Her four-day total of 268 wasn’t just a personal best—it rewrote the record books. Wang’s score shattered the tournament’s 72-hole scoring record, eclipsing the old mark by nine shots, and her 54-hole tally of 198 set another bar for the event.

“It’s a dream come true,” Wang said with a grin that could have powered the floodlights. “Winning LPGA has been my dream since actually since day one of my golf because I started playing golf because when I was eight years old I was watching LPGA tournament on TV. I was like oh, that’s I want to do and I want to be on this tour. I want to win out there. So I finally did this. Very proud of myself. (Smiling.)”

A Rookie Season for the Ages

Wang’s victory makes her the 11th Rolex First-Time Winner of the 2025 season and the seventh rookie to capture an LPGA title this year—numbers not seen since the disco era.

The win also lifted her 27 spots up the Race to CME Globe rankings to No. 30 and pushed her career earnings past the $1 million mark.

She joins Celine Boutier, Brittany Lang, and Leona Maguire as Duke University alumni with LPGA titles, and she becomes the first Chinese player to win on Tour since Ruoning Yin’s triumph at the 2024 Maybank Championship.

A Duel to the Finish

For much of Sunday, it looked like Jeeno Thitikul was about to spoil the party. The world No. 1 came out firing with six birdies in her opening 12 holes and led by one through 16. But a bogey on the 17th cracked the door open, and Wang promptly walked through it with her decisive birdie. Thitikul’s closing 65 left her one shot shy at 19-under.

“I know we’re doing our job and trying to do the best, but like a little part of our job is inspiring the next generation,” Thitikul said afterward. “If I saw the kid outside, I definitely want to wave and say hi to all the kids. I know it’s going to be a lot if I say hi to all of them, but I love inspiring them the way I am on the course.”

Fireworks Further Down the Board

The FM Championship didn’t lack for theatrics elsewhere. Sei Young Kim set a new 36-hole record of 130 en route to finishing third, her fourth straight top-15 finish.

Jin Hee Im tied the tournament’s 18-hole scoring record with a blistering, bogey-free 62 on Sunday, vaulting from T37 to T5 in the blink of an eye. “Definitely no,” she said when asked if she expected such fireworks. “But when I got the first two birdie I just kidding my caddie, I try just 18 more birdies, and I just made straight three birdies after that.”

And then there was Ariya Jutanugarn, who aced the 16th from 118 yards with a gap wedge—the only hole-in-one of the week.

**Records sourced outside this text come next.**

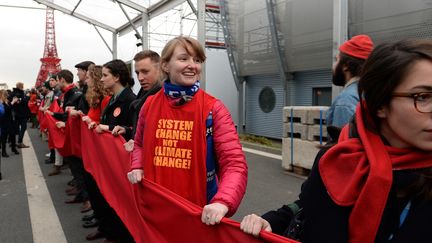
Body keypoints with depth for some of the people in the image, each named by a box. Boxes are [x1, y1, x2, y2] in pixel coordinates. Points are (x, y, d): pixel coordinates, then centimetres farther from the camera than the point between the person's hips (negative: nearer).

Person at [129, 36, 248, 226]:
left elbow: (234, 163, -18)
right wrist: (137, 167, -3)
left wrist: (222, 202, -34)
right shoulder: (150, 105, -1)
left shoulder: (213, 109, -12)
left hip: (199, 211, -3)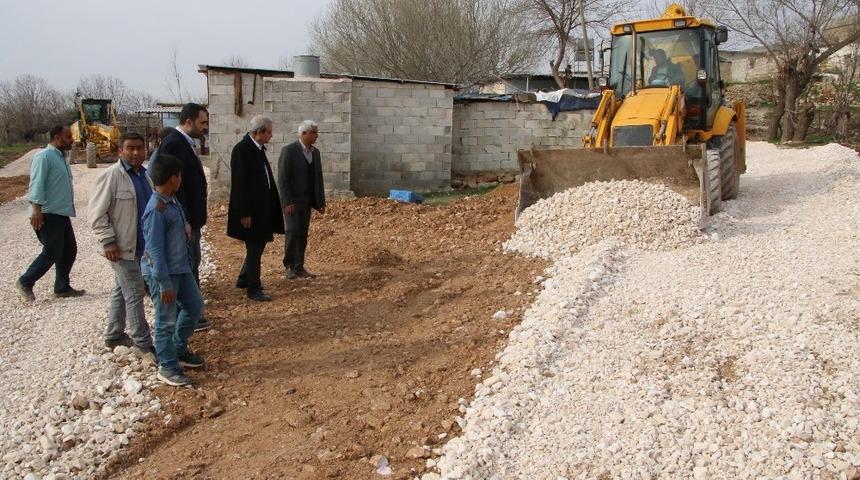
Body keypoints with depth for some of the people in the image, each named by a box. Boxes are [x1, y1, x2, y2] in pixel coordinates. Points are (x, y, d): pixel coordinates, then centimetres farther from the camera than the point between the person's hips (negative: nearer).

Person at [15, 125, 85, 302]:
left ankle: (62, 287, 19)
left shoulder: (61, 158, 17)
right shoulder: (44, 156, -11)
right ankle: (25, 283, 8)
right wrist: (36, 208, -26)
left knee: (69, 250, 10)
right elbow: (37, 184, -19)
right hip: (48, 215, -9)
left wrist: (69, 207, 24)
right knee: (52, 253, -6)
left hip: (62, 214, 9)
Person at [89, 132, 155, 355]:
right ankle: (143, 343, 7)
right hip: (122, 247, -8)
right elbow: (97, 213, -17)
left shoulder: (143, 174, 9)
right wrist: (108, 241, -21)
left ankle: (113, 335, 32)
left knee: (121, 291, 19)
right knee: (134, 294, -2)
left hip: (140, 245, 8)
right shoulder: (111, 176, -16)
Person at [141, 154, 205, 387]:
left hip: (181, 267, 10)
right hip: (163, 272, -9)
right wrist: (165, 283, -22)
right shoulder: (157, 209, -24)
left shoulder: (172, 200, 4)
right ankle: (168, 367, 19)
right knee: (167, 320, 4)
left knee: (194, 305, 21)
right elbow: (155, 249, -24)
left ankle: (179, 350, 39)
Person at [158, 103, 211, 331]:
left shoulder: (184, 143, 12)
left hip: (190, 219, 10)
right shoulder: (173, 144, -18)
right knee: (187, 268, -2)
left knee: (191, 267, 16)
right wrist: (184, 221, -23)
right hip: (183, 221, -10)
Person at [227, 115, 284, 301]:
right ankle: (253, 289, 11)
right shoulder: (241, 150, -18)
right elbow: (239, 184, -20)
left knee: (258, 245, 19)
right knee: (254, 248, 0)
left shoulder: (258, 148, 9)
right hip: (250, 209, -9)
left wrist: (273, 203, 13)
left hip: (262, 207, 9)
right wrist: (244, 213, -20)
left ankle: (244, 279, 34)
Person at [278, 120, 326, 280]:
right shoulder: (289, 151, -11)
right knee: (293, 232, -8)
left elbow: (318, 178, 13)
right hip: (292, 200, -6)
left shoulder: (315, 152, 8)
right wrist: (287, 202, -18)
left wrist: (321, 201, 9)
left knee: (303, 233, 7)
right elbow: (282, 178, -13)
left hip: (307, 200, 6)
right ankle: (289, 266, 5)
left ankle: (299, 267, 13)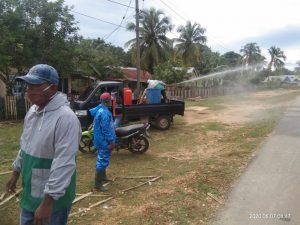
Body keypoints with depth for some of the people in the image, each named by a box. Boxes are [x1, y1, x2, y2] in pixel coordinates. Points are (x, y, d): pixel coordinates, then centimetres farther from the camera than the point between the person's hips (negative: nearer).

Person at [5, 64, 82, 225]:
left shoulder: (65, 118, -27)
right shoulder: (32, 111, 2)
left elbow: (64, 164, -29)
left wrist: (48, 202, -27)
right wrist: (16, 173, 20)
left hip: (53, 197, -8)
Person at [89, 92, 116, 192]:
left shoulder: (100, 109, 6)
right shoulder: (104, 113, -24)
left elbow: (91, 111, 25)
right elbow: (106, 129, -25)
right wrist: (111, 141, -21)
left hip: (101, 140, 11)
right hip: (104, 141, -11)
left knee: (102, 160, 25)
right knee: (102, 161, -5)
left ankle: (103, 177, 43)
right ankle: (97, 186, 2)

The shot also triggered a $20,000 donation to St. Jude through the CME Group Cares Challenge. “I thought it’s went in the hole, so that’s it,” Jutanugarn laughed, proving that sometimes golf really is that simple.

The Local Favourite

While defending champion Haeran Ryu faded to T28, hometown ambassador Megan Khang finished T24 with family in tow. “It’s great,” Khang said. “My younger cousins have recently picked up golf… To see them kind of come out and rooting for me and see what I get to do week in and week out, it’s really cool.”

A Championship to Remember

Between Wang’s record-breaking rookie breakthrough, Thitikul’s world No. 1 showing, Im’s course-record fireworks, and Jutanugarn’s ace, the FM Championship delivered everything short of an Elvis sighting.

For Wang, though, it was a first step onto the stage she’s dreamed of since childhood—a victory that felt less like an arrival and more like the beginning of a career worth watching.